We have noted that the association between IBS and the risk of Parkinson’s disease is significant and the risk increased with age. There is an excess incidence of 71 % for the elderly IBS cases compared with the elderly without IBS. For the elderly with these GI symptoms, it is necessary to pay attention to the potential of developing Parkinson’s disease among them. We performed further data analysis and found 98.95 % of IBS cases had been diagnosed from the outpatient care, with an incidence of 16.0 per 10,000 person-years for Parkinson’s disease. On the other hand, the incidence of Parkinson’s disease was 48.8 per 10,000 person-years in IBS cases diagnosed from inpatients. Inpatients could be more serious and at higher risk of Parkinson’s disease.

Some limitations exist in this database. First, IBS diagnosis requires multiple criteria and involves ruling out diseases or IBS-like symptoms. A screening colonoscopy is recommended. Among patients with IBS, only 6,536 (27.38 %) of cases had undergone colonoscopy in this study. We could not obtain the information on colonoscopic findings in patients with suspected IBS from the insurance claims data if they have not undergone colonoscopy. Therefore, it could lead to misclassification of IBS with other gastro-intestinal symptoms including but not limited to constipation, gastroparesis, and other non-syndromic symptoms. We rely on physicians’ ability to make a correct IBS diagnosis. The IBS diagnosis based on ICD-9 codes has been validated in a previous study on the risk erectile dysfunction in men with IBS using the same database [21]. The misclassification could also happen for Parkinson’s disease to a lesser extent due to the same limitation. Second, other non-motor symptoms of Parkinson’s disease might not be clearly documented in this database. Therefore, we were unable to clarify the temporal association between the occurrence of IBS and the onset of other non-motor symptoms. Third, the information on body mass index, alcohol drinking and cigarette smoking were not available from the insurance claims data. Although we tried to define obesity, alcoholism and tobacco use by ICD-9 codes, the sizes of subjects were too small to determine a clinical significance (data not shown). Last, the number of outpatient visits and number of hospitalizations per person were higher in the IBS group than in the non-IBS group, with statistic significance. Thus, medical surveillance bias should be considered. That is, IBS patients might tend to notice their body changes and could have higher probability to get a diagnosis with Parkinson’s disease in the clinical practice. Despite the mutual mechanism between IBS and Parkinson’s disease is still unknown and it is not easy to draw any causal link so far, therefore, one has to be careful when interpreting the results.

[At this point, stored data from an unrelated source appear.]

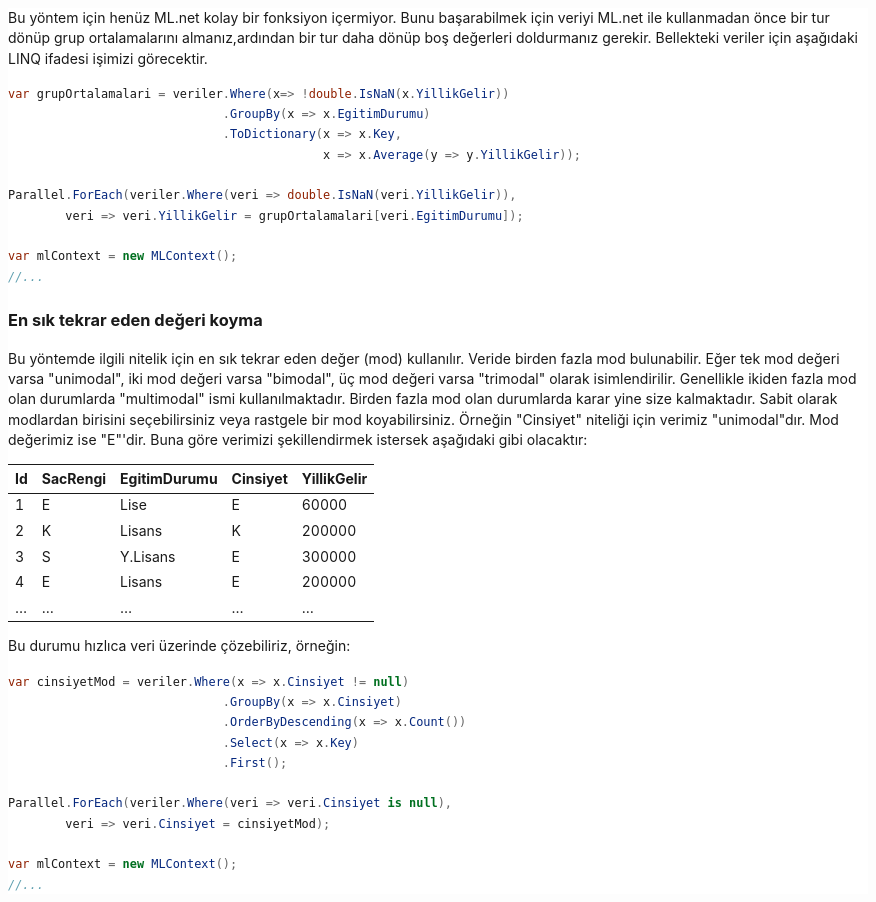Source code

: Bu yöntem için henüz ML.net kolay bir fonksiyon içermiyor. Bunu başarabilmek için veriyi ML.net ile kullanmadan önce bir tur dönüp grup ortalamalarını almanız,ardından bir tur daha dönüp boş değerleri doldurmanız gerekir. Bellekteki veriler için aşağıdaki LINQ ifadesi işimizi görecektir.

```c#
var grupOrtalamalari = veriler.Where(x=> !double.IsNaN(x.YillikGelir))
                              .GroupBy(x => x.EgitimDurumu)
                              .ToDictionary(x => x.Key,
                                            x => x.Average(y => y.YillikGelir));

Parallel.ForEach(veriler.Where(veri => double.IsNaN(veri.YillikGelir)),
        veri => veri.YillikGelir = grupOrtalamalari[veri.EgitimDurumu]);

var mlContext = new MLContext();
//...
```



### En sık tekrar eden değeri koyma

Bu yöntemde ilgili nitelik için en sık tekrar eden değer (mod) kullanılır. Veride birden fazla mod bulunabilir. Eğer tek mod değeri varsa "unimodal", iki mod değeri varsa "bimodal", üç mod değeri varsa "trimodal" olarak isimlendirilir. Genellikle ikiden fazla mod olan durumlarda "multimodal" ismi kullanılmaktadır. Birden fazla mod olan durumlarda karar yine size kalmaktadır. Sabit olarak modlardan birisini seçebilirsiniz veya rastgele bir mod koyabilirsiniz. Örneğin "Cinsiyet" niteliği için verimiz "unimodal"dır. Mod değerimiz ise "E"'dir. Buna göre verimizi şekillendirmek istersek aşağıdaki gibi olacaktır:

| Id   | SacRengi | EgitimDurumu | Cinsiyet | YillikGelir |
| ---- | -------- | ------------ | -------- | ----------- |
| 1    | E        | Lise         | E        | 60000       |
| 2    | K        | Lisans       | K        | 200000      |
| 3    | S        | Y.Lisans     | E        | 300000      |
| 4    | E        | Lisans       | E        | 200000      |
| …    | …        | …            | …        | …           |

Bu durumu hızlıca veri üzerinde çözebiliriz, örneğin:

```c#
var cinsiyetMod = veriler.Where(x => x.Cinsiyet != null)
                              .GroupBy(x => x.Cinsiyet)
                              .OrderByDescending(x => x.Count())
                              .Select(x => x.Key)
                              .First();

Parallel.ForEach(veriler.Where(veri => veri.Cinsiyet is null),
        veri => veri.Cinsiyet = cinsiyetMod);

var mlContext = new MLContext();
//...
```
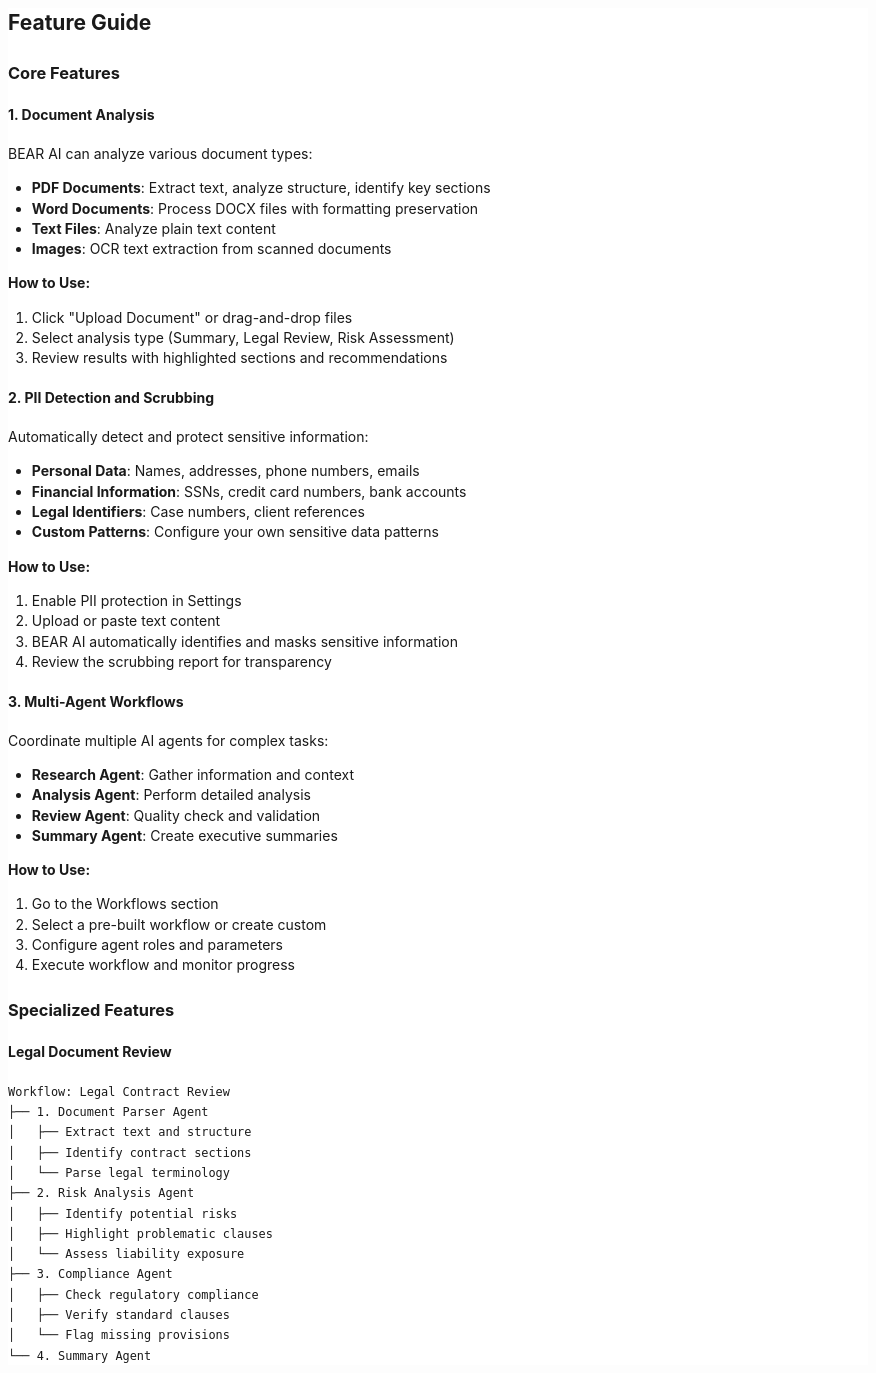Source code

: ## Feature Guide

### Core Features

#### 1. Document Analysis

BEAR AI can analyze various document types:

- **PDF Documents**: Extract text, analyze structure, identify key sections
- **Word Documents**: Process DOCX files with formatting preservation
- **Text Files**: Analyze plain text content
- **Images**: OCR text extraction from scanned documents

**How to Use:**
1. Click "Upload Document" or drag-and-drop files
2. Select analysis type (Summary, Legal Review, Risk Assessment)
3. Review results with highlighted sections and recommendations

#### 2. PII Detection and Scrubbing

Automatically detect and protect sensitive information:

- **Personal Data**: Names, addresses, phone numbers, emails
- **Financial Information**: SSNs, credit card numbers, bank accounts
- **Legal Identifiers**: Case numbers, client references
- **Custom Patterns**: Configure your own sensitive data patterns

**How to Use:**
1. Enable PII protection in Settings
2. Upload or paste text content
3. BEAR AI automatically identifies and masks sensitive information
4. Review the scrubbing report for transparency

#### 3. Multi-Agent Workflows

Coordinate multiple AI agents for complex tasks:

- **Research Agent**: Gather information and context
- **Analysis Agent**: Perform detailed analysis
- **Review Agent**: Quality check and validation
- **Summary Agent**: Create executive summaries

**How to Use:**
1. Go to the Workflows section
2. Select a pre-built workflow or create custom
3. Configure agent roles and parameters
4. Execute workflow and monitor progress

### Specialized Features

#### Legal Document Review

```
Workflow: Legal Contract Review
├── 1. Document Parser Agent
│   ├── Extract text and structure
│   ├── Identify contract sections
│   └── Parse legal terminology
├── 2. Risk Analysis Agent
│   ├── Identify potential risks
│   ├── Highlight problematic clauses
│   └── Assess liability exposure
├── 3. Compliance Agent
│   ├── Check regulatory compliance
│   ├── Verify standard clauses
│   └── Flag missing provisions
└── 4. Summary Agent
```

However, the strength of the present study is using a large number of population and it is dealing with an important issue of general concern for medicine and public health. In order to reduce bias, subjects with a diagnosis of Parkinson’s disease before the date of diagnosing IBS were excluded from the study. Therefore, all the IBS patients were diagnosed before the diagnosis of Parkinson’s disease. To increase the diagnosing accuracy, only those who had received medical care for IBS and Parkinson’s disease for at least three times, including outpatient visits and/or hospitalizations, were included in this study. Hence, the statistical analysis is relevant and strengthens the study.

This present study suggests that patients with irritable bowel syndrome are at an increased risk of developing Parkinson’s disease in Taiwan. Further studies are required to explore the pathophysiological connection between these disorders and to investigate whether an early intervention to irritable bowel syndrome could alter the natural course of Parkinson’s disease.